Entsprechend sind auch die Raten der Weiterempfehlung des Berufs an junge Menschen gesunken. Die niedrigste weisen die Zahnärzte auf (41 Prozent), aber auch Ärzte schauen weniger optimistisch in die Zukunft. Apotheker schätzen dagegen die Aussichten für ihre Profession deutlich besser ein (45 Prozent) als noch vor drei Jahren (2016: 37 Prozent).

Ulrich Sommer, Vorsitzender des Vorstands der apoBank: „Diese sinkende Zufriedenheit und das Zögern bei der Weiterempfehlung des Heilberufs deuten auf eine gewisse Verunsicherung hin, wie sich der Gesundheitsmarkt künftig entwickeln wird. Angesichts der anstehenden Veränderungen, die durch die Fülle an Gesetzen, den ökonomischen Druck und die Digitalisierung im Gesundheitswesen getrieben werden, ist das nicht verwunderlich. Und gerade deshalb ist es besonders wichtig, dass wir uns genauer anschauen, wie die zentralen Leistungsträger des deutschen Gesundheitssystems leben und arbeiten wollen. Laut unserer Studie ist es vor allem eine Arbeitsumgebung, die Familie und Privatleben als oberste Priorität respektiert, die mehr Zeit für den Patienten und weniger für die Bürokratie vorsieht, und eine flexible und freie Arbeitszeitgestaltung zulässt.

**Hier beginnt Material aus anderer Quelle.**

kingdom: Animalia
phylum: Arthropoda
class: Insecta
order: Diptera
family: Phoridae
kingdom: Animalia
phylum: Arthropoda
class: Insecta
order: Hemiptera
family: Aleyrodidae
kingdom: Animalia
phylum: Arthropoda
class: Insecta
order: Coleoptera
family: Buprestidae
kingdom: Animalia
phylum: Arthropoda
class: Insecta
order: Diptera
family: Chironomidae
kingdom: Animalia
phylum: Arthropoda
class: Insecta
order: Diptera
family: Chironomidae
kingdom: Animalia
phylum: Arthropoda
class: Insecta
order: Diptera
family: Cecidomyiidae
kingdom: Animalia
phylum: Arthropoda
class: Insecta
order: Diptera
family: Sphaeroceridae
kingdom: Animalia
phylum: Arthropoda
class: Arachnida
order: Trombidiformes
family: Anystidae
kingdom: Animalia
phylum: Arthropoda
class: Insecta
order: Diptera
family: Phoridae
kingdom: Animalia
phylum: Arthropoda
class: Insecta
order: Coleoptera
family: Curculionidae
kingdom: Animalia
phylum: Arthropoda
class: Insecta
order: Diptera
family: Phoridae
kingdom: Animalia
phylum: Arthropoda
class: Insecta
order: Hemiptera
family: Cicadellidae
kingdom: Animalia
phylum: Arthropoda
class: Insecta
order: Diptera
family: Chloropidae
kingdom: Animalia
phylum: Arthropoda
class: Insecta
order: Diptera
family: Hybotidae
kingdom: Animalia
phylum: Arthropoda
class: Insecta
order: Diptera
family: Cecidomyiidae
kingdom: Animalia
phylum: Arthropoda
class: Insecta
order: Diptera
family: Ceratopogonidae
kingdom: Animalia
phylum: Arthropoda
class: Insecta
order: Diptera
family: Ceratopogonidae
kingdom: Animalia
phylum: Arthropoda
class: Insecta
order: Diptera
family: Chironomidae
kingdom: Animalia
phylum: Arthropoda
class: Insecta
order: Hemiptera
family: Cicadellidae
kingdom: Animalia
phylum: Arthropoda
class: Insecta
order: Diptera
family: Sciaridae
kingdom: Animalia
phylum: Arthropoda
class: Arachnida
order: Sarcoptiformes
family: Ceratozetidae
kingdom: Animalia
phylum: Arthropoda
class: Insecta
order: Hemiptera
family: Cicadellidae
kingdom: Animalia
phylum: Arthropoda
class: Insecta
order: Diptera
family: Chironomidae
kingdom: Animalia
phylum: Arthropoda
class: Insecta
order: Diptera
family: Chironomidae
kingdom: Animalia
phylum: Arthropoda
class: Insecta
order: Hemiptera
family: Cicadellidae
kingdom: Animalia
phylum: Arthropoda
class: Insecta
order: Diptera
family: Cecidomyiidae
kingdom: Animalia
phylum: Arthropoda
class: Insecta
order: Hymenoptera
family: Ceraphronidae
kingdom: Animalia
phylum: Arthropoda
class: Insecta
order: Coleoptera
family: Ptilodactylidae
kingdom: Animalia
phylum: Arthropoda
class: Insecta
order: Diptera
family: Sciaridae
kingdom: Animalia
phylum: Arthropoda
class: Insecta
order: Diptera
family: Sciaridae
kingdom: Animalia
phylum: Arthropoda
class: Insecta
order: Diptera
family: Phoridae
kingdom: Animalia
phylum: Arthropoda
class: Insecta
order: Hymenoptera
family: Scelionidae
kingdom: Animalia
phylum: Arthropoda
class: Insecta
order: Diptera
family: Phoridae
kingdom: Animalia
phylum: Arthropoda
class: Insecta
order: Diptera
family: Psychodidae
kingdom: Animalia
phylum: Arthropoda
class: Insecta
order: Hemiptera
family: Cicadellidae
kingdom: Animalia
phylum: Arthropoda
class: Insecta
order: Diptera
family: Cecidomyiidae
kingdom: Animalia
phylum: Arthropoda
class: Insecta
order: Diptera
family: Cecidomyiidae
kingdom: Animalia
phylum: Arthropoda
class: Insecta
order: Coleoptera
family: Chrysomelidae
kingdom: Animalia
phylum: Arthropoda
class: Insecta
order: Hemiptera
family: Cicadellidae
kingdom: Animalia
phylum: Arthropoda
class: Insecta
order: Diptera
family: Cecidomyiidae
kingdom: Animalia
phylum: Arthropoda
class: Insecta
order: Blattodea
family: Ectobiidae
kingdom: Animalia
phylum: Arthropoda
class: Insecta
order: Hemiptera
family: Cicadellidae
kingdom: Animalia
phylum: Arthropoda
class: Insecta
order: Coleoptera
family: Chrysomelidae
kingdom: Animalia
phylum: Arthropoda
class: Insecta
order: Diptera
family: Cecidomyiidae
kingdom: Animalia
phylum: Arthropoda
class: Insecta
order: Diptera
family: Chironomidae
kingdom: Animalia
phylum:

Darauf sollten wir Rücksicht nehmen, denn um hohe Qualität der Gesundheitsleistungen für alle zu sichern, brauchen wir engagierte und qualifizierte Menschen, die gerne als Ärzte, Zahnärzte oder Apotheker arbeiten. Mit unserer Umfrage identifizieren und priorisieren wir die Werte, Wünsche und Ziele der Heilberufler. Die Ergebnisse liefern wertvolle Impulse für uns und all diejenigen, die neue Lösungen für eine zukunftsfähige Gesundheitsversorgung unterstützen und mitgestalten wollen.“

Die ausführlichen Ergebnisse der Studie zum Download finden Sie im Anhang und hier.

Die Ergebnisse der ersten Befragung können Sie hier nachlesen.

Methodik

Für die Studie wurden im Auftrag der apoBank 500 Heilberufler, darunter Apotheker, Ärzte, Zahnärzte sowie Medizin-, Zahnmedizin bzw. Pharmaziestudenten durch das Institut DocCheck Research befragt. Die Stichprobe setzt sich zu gleichen Anteilen aus angestellten und selbständigen Berufstätigen zusammen. Rund ein Viertel der Angestellten arbeitet im Krankenhaus.